用紙はwebでダウンロードするか、税務署に置かれているので、直接現地に行ってしまうのも良いでしょう。
書き方が不安な場合は、税務署の窓口を予約しておくことをおすすめします。
また、開業届を提出する際に決めておく必要があるのが、家族を専従者にするかどうかです。
こちらは、開業届を出す際に指定する必要があります。
また、屋号が必要な場合、開業届を提出するまでに決めておきましょう。
詳細は市町村で異なる場合があるので、事前に確認することをおすすめします。
詳しくは国税庁のホームページをご覧ください。
屋号を持つメリットとは?
個人事業主で「屋号」を持つ最大のメリットは「信頼度がアップすること」です。
事業を行うにあたり、名刺に屋号が入っているだけでもだいぶ印象は違ってきます。
また、屋号入りの銀行口座を作れることも魅力です。
屋号を付けることで、仕事への愛着も深まるはずなので、屋号をつける場合は、
- 事業内容が連想できる屋号にする
- 読みやすい&覚えやすい屋号にする
- すでに登録されている屋号は避ける
というポイントに注意しましょう。
個人事業主の屋号は、カタカナ、ひらがな、アルファベットでもOKです。
注意点としては、会社(法人)だと誤解される文字列は使えないことと、商標権で守られた文字列も使用できません。
これらの注意点に気をつけて、お気に入りの屋号を決めてみましょう。
青色申告のメリットとは?
青色申告とは、複式簿記によって正しい記帳を行っている納税者に、所得計算で様々な特典が与えられる制度です。
主に不動産所得、事業所得、山林所得がある人が青色申告できます。
青色申告のメリット
青色申告をするメリットは、年間最大65万円を所得金額から控除できることです。
また、ある年に生じた赤字額を、3年間に渡って繰り越せて、さらに純損失の1年間の繰り越しも可能です。
昨年が黒字で、今年が赤字になった場合、前年の納税額を上限に所得税の還付が受けられる特典もあります。
さらに、生計を一緒にしている配偶者や親族に支払った給与を全額経費にすることができるのです。
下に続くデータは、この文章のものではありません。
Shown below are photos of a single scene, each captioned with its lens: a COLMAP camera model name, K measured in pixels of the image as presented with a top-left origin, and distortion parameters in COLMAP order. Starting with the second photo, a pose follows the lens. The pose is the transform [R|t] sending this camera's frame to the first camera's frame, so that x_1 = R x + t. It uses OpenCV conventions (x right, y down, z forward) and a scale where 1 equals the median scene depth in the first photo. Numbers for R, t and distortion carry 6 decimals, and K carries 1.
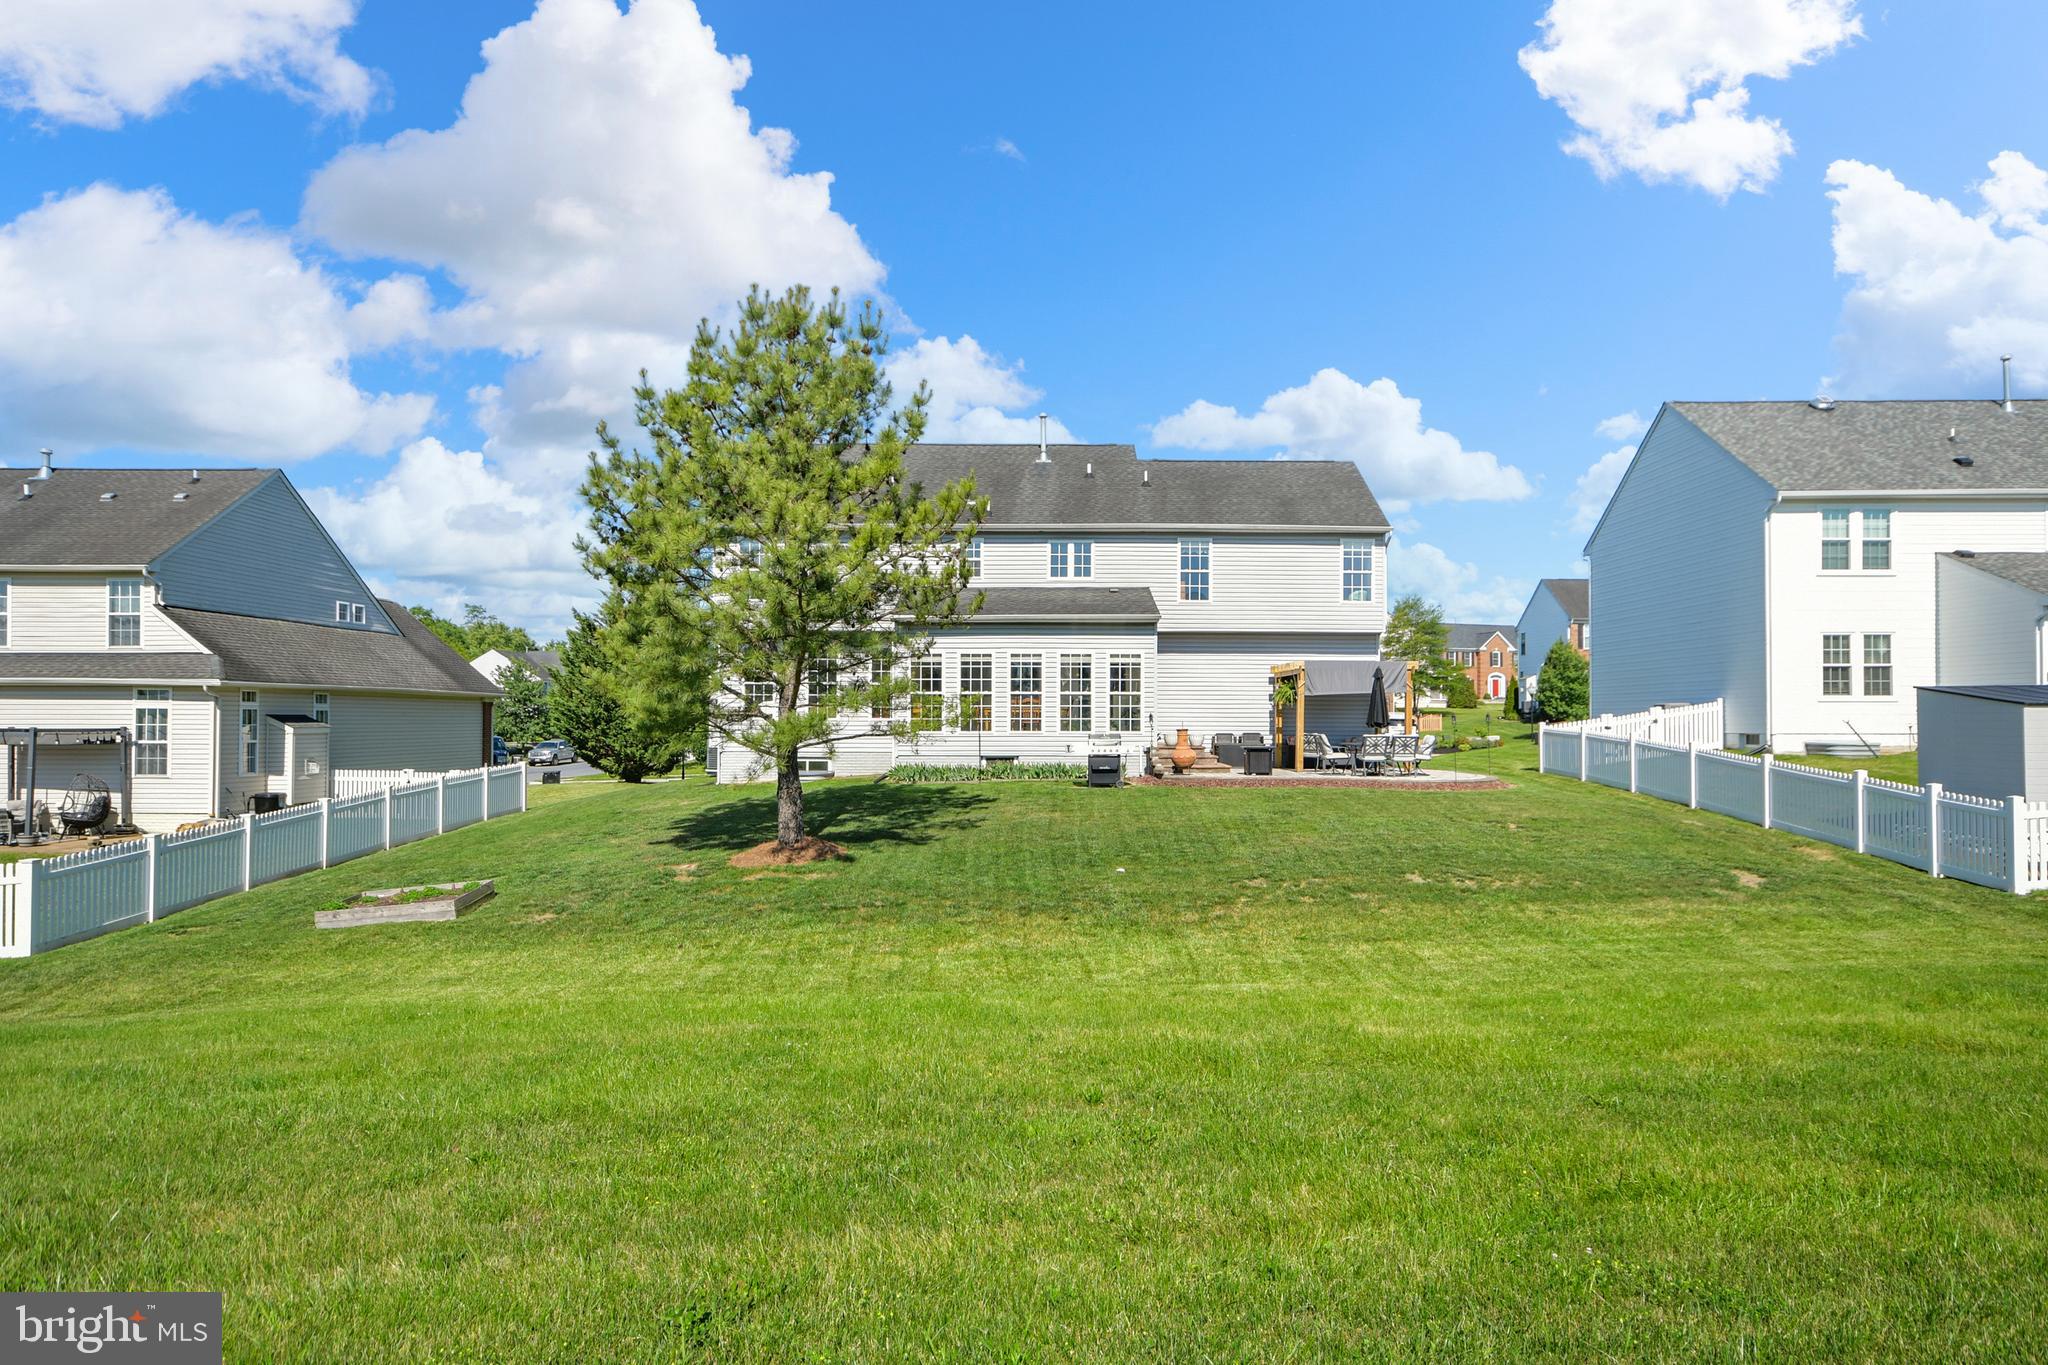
lens RADIAL K [[1204.9, 0, 1020.8], [0, 1204.9, 673.6], [0, 0, 1]] dist [0.032396, 0.003040]
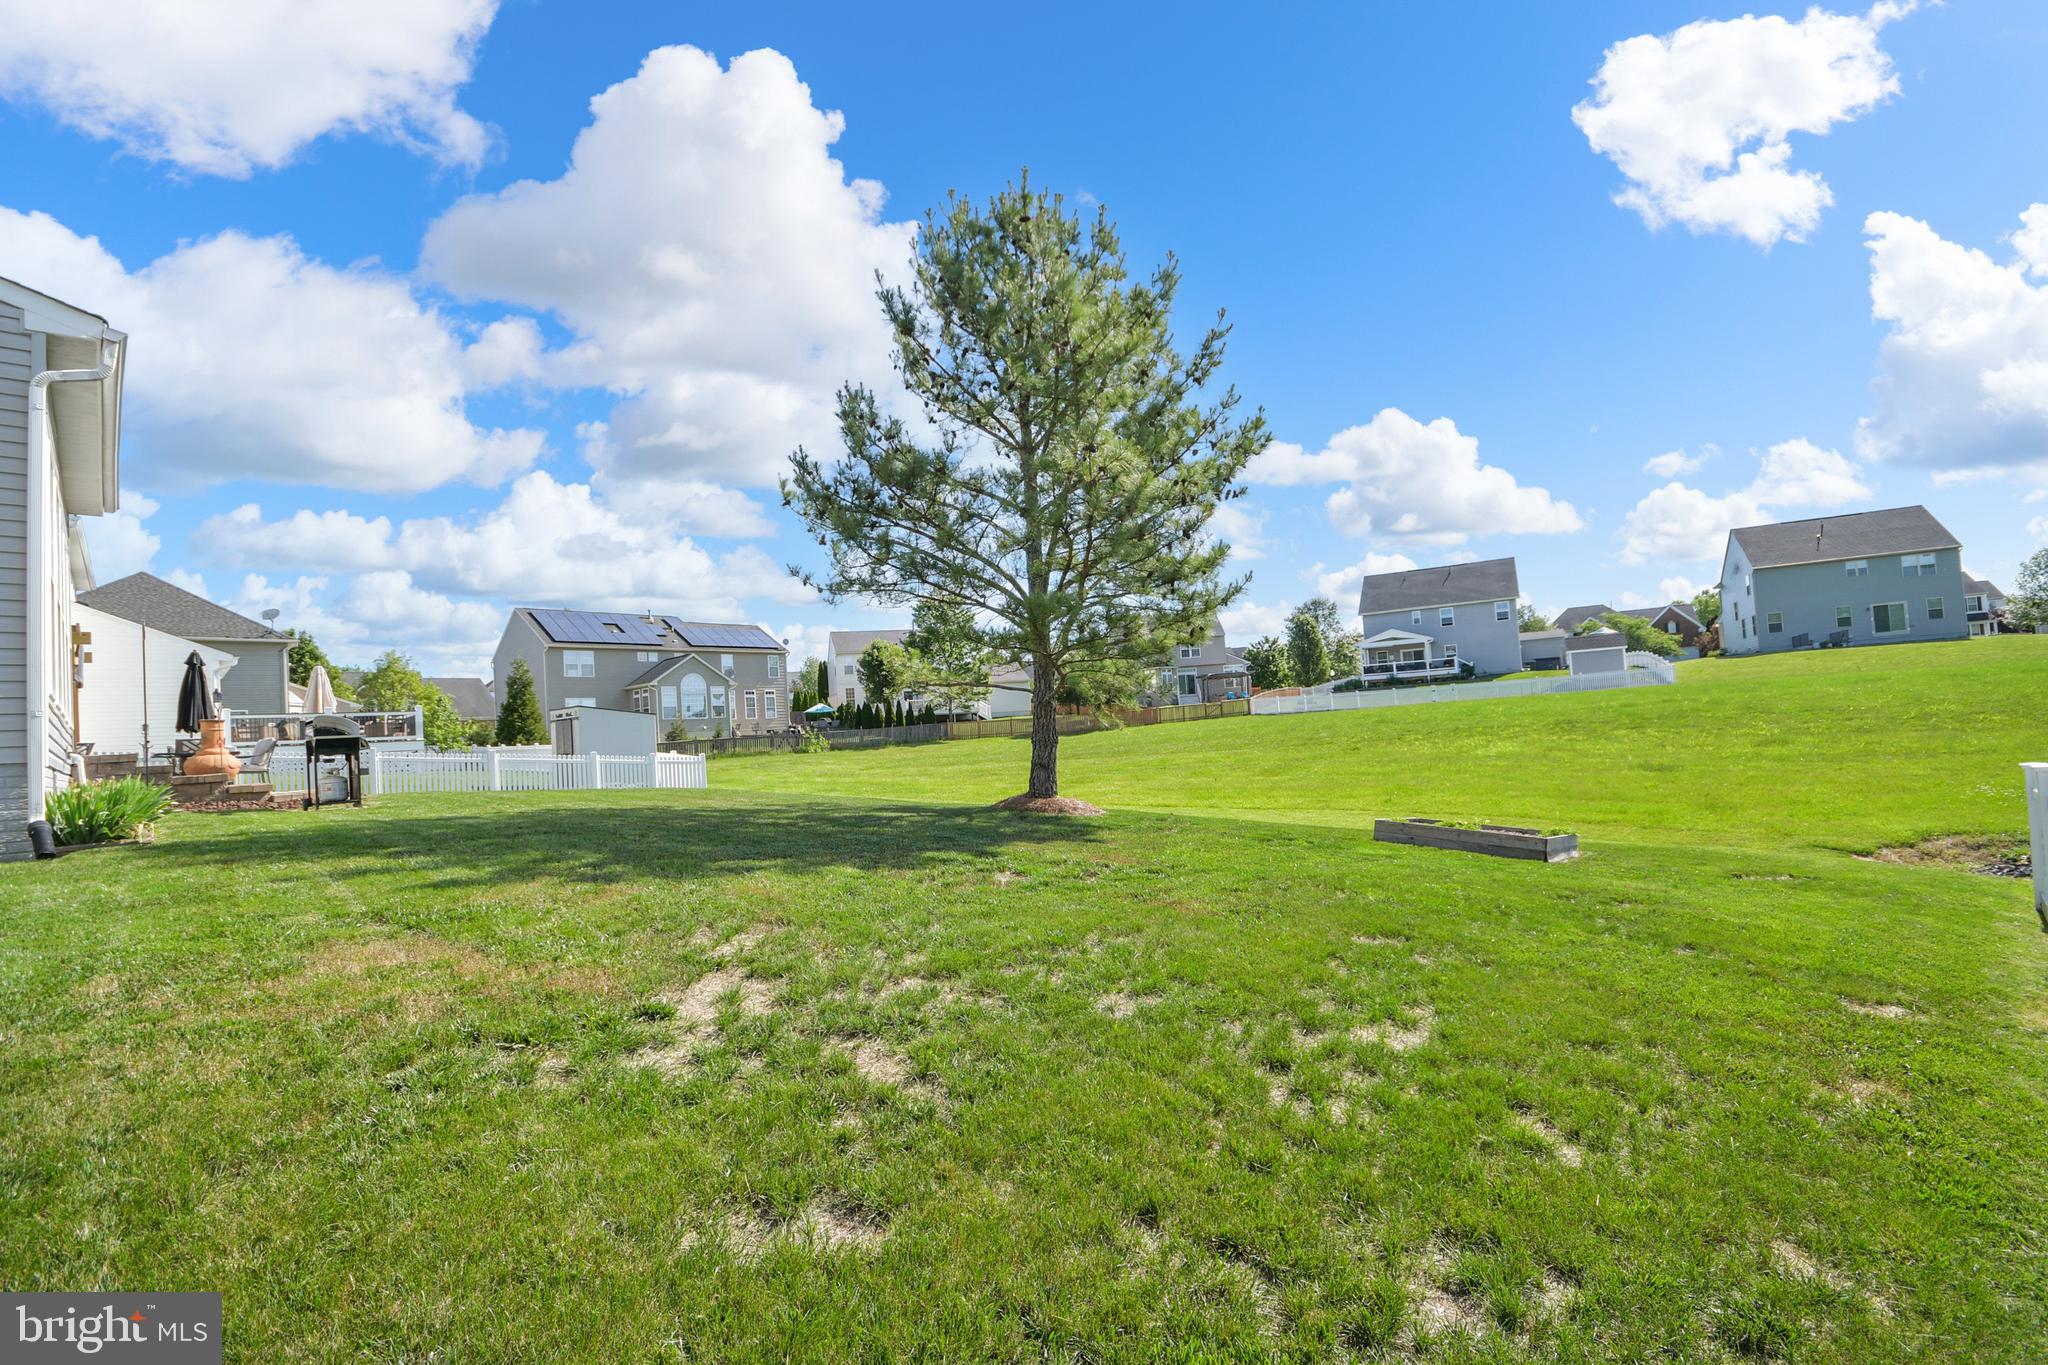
lens RADIAL K [[912.2, 0, 1023.1], [0, 912.2, 687.1], [0, 0, 1]] dist [0.000553, 0.001023]
pose [[0.997076, 0.002985, -0.076360, -0.004805], [-0.003734, 0.999946, -0.009665, 0.000316], [0.076327, 0.009922, 0.997033, 0.230925]]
(控除対象配偶者や扶養親族はできない)
こんなにメリットが多い青色申告を使わない手はないですよね?
青色申告は専門の会計ソフトを利用すれば簡単に申請できるので、自分で作成できるはずです。
もし不安な場合には、税理士に相談してみることをオススメします。
こんなものまで経費にできるの!?
個人事業主として活動することで、経費にできるものは一体どんなものがあるのでしょうか?
経費処理できる原則は、「ビジネスに関係があるのか?」ということになります。
つまり、商売に関係がないものは全てプライベートな購買ということになるので経費にできません。
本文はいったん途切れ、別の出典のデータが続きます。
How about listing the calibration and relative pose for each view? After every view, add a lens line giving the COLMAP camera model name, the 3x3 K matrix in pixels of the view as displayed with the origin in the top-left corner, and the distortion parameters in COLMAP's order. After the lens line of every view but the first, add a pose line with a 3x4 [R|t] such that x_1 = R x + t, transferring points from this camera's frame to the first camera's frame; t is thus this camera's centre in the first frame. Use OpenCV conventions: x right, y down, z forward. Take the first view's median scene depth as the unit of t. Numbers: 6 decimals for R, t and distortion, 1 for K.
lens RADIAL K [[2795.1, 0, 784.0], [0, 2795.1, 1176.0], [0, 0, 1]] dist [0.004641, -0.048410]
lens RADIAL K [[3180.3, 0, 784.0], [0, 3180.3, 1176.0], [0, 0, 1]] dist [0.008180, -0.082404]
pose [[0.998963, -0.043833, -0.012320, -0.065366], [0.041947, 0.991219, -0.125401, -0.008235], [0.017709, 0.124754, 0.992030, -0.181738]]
例えば自宅を事務所として兼用する場合、事業用として使用している割合を計算し、その分の家賃などを経費にすることが可能です。
この考え方からすると、もちろん水道光熱費も同じ割合で按分できます。
自己所有の場合は、住宅ローンの一部を経費にすることも可能です。
また自動車を仕事に使う場合にも同じ考え方ができますし、自転車の購入も同じです。
仕事中に飲むコーヒーや、来客用のお茶など経費にできる備品はとても多いことが理解できるはずです。
経費を公私混同しない
前述した以外にも、
- 切手やハガキ
- 電話料金
- インターネット回線使用料
- 社外の人への祝儀
- お見舞金
- チラシ制作費
- 火災保険料
- パソコン
- 携帯電話 etc.
なども事業に利用する場合は経費にできます。
個人事業主の場合、事業経費と生活費の線引きがとても難しいので、何でもかんでも経費処理してしまうケースがありますが、公私混同することは避けなければいけません。
なお、娯楽や日常生活に使うもの、一人の食事などは経費として認められないので注意が必要です。
副業で個人事業主になろう!
副業をきっかに独立開業するなら、個人事業主として始めることをおすすめします。
手続きが簡単でメリットの多い個人事業主は副業向きだと思います。
自宅の家賃や光熱費の負担が軽減できて、何よりも所得を増やした場合、それと比例して増加する税金に対する節税効果もあります。
また、開業届を提出すれば、専門家との接触機会が増えるので、税務署で税務の無料相談が受けられるようになります。
副業で独立起業しようと考えている方は、まず個人事業主になって副業からさらなる飛躍を目指してみましょう。